ECLI:NL:RVS:2023:1492
Raad van State
- Voorlopige voorziening+bodemzaak
- Rechtspraak.nl
Afwijzing verzoek om voorlopige voorziening in asielzaak na niet in behandeling nemen aanvraag verblijfsvergunning
Op 17 april 2023 heeft de voorzieningenrechter van de Afdeling bestuursrechtspraak van de Raad van State uitspraak gedaan in een zaak betreffende een vreemdeling die een verblijfsvergunning asiel voor bepaalde tijd had aangevraagd. De staatssecretaris van Justitie en Veiligheid had deze aanvraag op 31 januari 2023 niet in behandeling genomen. De vreemdeling, vertegenwoordigd door mr. M. Stoetzer-van Esch, heeft hiertegen beroep aangetekend bij de rechtbank Den Haag, die op 27 maart 2023 het beroep ongegrond verklaarde. De vreemdeling heeft vervolgens hoger beroep ingesteld en verzocht om een voorlopige voorziening.
De voorzieningenrechter heeft in zijn overwegingen vastgesteld dat de rechtbank terecht heeft geoordeeld dat de staatssecretaris geen nader onderzoek hoefde te verrichten naar de medische situatie van de vreemdeling voordat deze werd overgedragen. De vreemdeling had niet aannemelijk gemaakt dat er sprake was van psychische klachten die een reëel risico op een aanzienlijke en onomkeerbare achteruitgang van zijn gezondheidstoestand met zich meebrachten. Dit oordeel werd niet verder gemotiveerd, omdat het hogerberoepschrift geen vragen bevatte die in het belang van de rechtseenheid, rechtsontwikkeling of rechtsbescherming beantwoord moesten worden.

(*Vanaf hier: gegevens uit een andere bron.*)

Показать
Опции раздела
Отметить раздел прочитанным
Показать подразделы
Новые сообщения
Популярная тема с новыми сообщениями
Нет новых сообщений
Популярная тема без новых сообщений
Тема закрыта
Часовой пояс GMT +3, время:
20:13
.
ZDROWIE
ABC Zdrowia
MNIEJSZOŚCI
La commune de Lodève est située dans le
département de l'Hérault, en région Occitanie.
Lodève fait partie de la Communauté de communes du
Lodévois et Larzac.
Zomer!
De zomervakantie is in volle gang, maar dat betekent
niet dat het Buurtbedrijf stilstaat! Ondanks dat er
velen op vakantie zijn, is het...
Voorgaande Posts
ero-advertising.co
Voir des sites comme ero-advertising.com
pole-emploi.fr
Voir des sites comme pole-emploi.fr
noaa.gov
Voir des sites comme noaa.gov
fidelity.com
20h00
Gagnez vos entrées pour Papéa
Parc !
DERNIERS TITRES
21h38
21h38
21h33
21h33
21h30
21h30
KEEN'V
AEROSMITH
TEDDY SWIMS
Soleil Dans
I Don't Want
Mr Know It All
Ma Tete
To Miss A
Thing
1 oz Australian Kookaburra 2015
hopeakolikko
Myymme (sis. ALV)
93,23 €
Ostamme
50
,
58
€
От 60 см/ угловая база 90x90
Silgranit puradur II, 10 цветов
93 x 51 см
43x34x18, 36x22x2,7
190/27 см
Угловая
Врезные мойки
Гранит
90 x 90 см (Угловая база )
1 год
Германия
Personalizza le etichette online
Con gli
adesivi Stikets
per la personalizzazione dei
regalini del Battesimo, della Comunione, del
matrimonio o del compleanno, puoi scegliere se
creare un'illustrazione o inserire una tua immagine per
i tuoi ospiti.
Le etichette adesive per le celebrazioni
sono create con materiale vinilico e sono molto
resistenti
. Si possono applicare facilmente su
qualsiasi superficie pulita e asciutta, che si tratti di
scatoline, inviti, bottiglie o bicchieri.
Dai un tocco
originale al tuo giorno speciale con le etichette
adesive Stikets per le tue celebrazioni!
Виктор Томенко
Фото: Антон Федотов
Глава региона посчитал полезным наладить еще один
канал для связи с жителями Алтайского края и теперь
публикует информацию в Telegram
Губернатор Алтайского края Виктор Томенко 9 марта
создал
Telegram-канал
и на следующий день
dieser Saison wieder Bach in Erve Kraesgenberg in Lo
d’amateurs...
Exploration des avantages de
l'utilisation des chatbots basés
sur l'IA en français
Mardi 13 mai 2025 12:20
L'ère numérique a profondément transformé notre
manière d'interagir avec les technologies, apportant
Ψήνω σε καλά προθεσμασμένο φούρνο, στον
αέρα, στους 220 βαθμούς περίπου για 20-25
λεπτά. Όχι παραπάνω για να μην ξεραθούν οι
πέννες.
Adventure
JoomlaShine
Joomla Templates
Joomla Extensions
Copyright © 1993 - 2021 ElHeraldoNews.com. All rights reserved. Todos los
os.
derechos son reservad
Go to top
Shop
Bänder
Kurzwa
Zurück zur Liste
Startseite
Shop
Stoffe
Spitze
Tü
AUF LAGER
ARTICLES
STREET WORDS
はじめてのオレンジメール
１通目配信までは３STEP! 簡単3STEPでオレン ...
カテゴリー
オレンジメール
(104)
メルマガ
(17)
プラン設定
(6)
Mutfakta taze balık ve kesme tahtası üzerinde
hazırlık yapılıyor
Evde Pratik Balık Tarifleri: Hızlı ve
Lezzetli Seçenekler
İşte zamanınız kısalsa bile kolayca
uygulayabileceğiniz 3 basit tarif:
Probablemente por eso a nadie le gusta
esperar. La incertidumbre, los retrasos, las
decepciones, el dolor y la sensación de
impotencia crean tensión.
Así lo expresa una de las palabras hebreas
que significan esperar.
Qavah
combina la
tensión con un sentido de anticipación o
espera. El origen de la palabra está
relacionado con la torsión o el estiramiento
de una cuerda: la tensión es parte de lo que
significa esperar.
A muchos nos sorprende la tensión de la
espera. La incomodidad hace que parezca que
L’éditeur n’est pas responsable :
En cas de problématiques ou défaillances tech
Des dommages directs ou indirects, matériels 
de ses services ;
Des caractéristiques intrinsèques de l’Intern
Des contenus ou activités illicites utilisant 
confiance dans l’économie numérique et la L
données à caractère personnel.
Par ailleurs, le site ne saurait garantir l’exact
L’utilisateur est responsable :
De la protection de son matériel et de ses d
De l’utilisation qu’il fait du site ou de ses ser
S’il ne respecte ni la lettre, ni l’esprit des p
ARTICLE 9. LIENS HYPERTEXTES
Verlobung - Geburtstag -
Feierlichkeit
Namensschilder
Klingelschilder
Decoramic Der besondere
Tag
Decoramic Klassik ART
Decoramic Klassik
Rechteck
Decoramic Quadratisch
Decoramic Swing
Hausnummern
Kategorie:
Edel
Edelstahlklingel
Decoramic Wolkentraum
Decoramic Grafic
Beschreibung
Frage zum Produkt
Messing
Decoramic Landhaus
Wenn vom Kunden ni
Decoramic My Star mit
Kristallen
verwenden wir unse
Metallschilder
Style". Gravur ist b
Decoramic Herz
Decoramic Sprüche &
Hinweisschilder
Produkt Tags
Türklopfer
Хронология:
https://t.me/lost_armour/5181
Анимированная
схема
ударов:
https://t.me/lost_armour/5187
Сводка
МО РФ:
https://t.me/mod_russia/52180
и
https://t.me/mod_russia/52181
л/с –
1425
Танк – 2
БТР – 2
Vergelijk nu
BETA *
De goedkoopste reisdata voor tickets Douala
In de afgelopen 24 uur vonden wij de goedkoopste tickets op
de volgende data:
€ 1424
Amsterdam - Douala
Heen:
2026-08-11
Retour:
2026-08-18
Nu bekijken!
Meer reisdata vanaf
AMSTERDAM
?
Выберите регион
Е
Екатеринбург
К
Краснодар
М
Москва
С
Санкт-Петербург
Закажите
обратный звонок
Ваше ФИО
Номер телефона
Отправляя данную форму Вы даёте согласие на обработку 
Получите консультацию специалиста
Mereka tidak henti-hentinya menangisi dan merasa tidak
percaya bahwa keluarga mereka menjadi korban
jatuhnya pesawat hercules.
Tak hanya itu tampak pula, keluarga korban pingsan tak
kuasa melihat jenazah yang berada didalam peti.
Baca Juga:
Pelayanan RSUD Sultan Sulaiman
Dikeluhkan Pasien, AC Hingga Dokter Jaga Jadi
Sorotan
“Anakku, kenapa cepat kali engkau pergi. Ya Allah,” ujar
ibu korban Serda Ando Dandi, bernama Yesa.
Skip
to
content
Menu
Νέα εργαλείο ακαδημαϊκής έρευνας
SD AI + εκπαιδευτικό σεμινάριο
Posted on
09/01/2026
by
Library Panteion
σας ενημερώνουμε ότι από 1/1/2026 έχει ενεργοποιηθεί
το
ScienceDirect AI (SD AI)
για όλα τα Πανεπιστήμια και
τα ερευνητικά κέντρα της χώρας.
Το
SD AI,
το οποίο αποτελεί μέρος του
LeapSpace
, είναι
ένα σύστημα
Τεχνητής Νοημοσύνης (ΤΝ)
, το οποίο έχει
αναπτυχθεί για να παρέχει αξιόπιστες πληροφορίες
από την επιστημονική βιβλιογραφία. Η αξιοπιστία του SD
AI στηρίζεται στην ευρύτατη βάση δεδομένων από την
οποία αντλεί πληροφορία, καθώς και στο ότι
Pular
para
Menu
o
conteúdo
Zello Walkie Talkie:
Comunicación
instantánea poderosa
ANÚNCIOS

Uiteindelijk heeft de voorzieningenrechter het hoger beroep ongegrond verklaard en de uitspraak van de rechtbank bevestigd. Het verzoek om een voorlopige voorziening werd afgewezen, en de staatssecretaris werd niet verplicht om proceskosten te vergoeden. De uitspraak werd openbaar uitgesproken op 17 april 2023.